I just completed a week-without-social-media challenge I imposed upon myself. Specifically, no looking at my Instagram or Facebook feeds. I could post things, but I would spend one week without checking the feeds. It used to be a sign of good design if a webpage required no to little scrolling. Continuous scrolling through image after image, idea, link, article after idea, link... you get the idea, I suspected was having a negative impact on my head space.

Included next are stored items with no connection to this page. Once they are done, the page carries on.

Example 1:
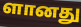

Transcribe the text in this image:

ளானது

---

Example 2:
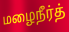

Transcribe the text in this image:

மழைநீர்த்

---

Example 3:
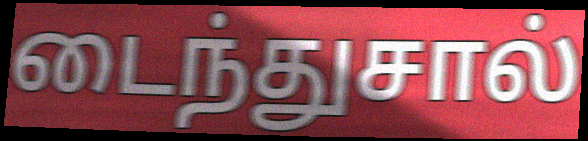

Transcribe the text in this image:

டைந்துசால்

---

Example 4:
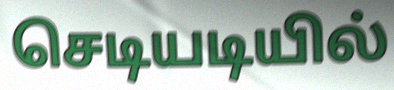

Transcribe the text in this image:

செடியடியில்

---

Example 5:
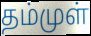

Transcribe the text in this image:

தம்முள்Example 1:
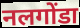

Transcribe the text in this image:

नलगोंडा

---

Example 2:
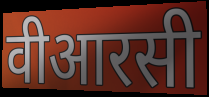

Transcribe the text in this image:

वीआरसी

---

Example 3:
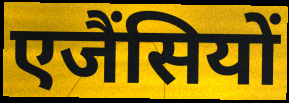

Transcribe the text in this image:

एजैंसियों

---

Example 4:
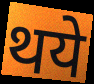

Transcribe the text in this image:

थये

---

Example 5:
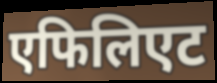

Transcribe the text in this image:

एफिलिएट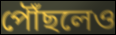
পৌঁছলেও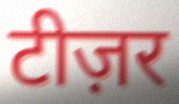
टीज़र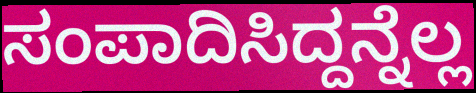
ಸಂಪಾದಿಸಿದ್ದನ್ನೆಲ್ಲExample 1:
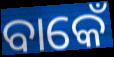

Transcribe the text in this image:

ବାକେଁ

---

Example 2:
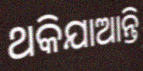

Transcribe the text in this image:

ଥକିଯାଆନ୍ତି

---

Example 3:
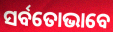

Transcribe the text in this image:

ସର୍ବତୋଭାବେ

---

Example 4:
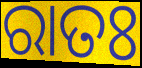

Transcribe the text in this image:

ରାତଃ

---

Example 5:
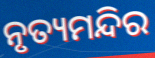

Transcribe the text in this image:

ନୃତ୍ୟମନ୍ଦିର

I read books this week. Finished re-reading Jeannette Winterson's beautiful, haunting The Stone Gods. Have almost finished Frederich Gros' A Philosophy of Walking. I was able to savor each short essay expounding on the meaning of walking. As a lifelong walker, his thoughts on this human, solitary act are such a pleasure. I started reading The Iceberg - a devastatingly well-written memoir by the British artist Marion Coutts; her account of living with her husband's illness and death. H is for Hawk is up next as is a new book about Agnes Martin that counters the myth of her as a solitary mystic and, I hope, makes her more human, real.
I also fell ill with some bug that's going around. When I'm ill, looking at my iPhone makes me nauseous, hurts my head space, my eyes. So while ill, I slept. I rested. I didn't get out of bed one whole day. I spent time under blankets staring off into space.

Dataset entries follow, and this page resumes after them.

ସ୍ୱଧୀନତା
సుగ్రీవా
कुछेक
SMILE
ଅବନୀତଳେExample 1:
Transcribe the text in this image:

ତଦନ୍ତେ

I didn't miss all that scrolling, that rapid glancing consumption of images and ideas - occurring at such a chaotic, haphazard pace that little of it gets worthwhile attention. Scrolling as a form of reading, of taking in information is an annoying format. Especially for a human who was conditioned to read left to right, from top to bottom, to turn the page. I don't like the physical sensation of scrolling - whether using one's fingers on a touch pad or screen, or using a mouse to drag a scroll bar. It's inefficient, awkward, slow.
So about 20 minutes ago I opened my Instagram feed and scrolled through the last several hours of images. Immediately I could feel energy inside my head leaving my body, leaving the room and being pulled into the machine that is my iPhone. It felt slightly nauseating. Unsettling. I couldn't enjoy the images, even the good ones. I began to experience a feeling of disconnect from my body and surroundings. I unfollowed several accounts thinking if there was less in the feed that would be an improvement. Not so much.
I have to figure out where to go next with this. Am I finished with social media in the forms of Instagram and Facebook? Will I only post but not follow what anyone else is doing? Will I check in on accounts from which I routinely learn something and friends only? I don't have answers as of this writing, but I like how disconnection from these two forces felt.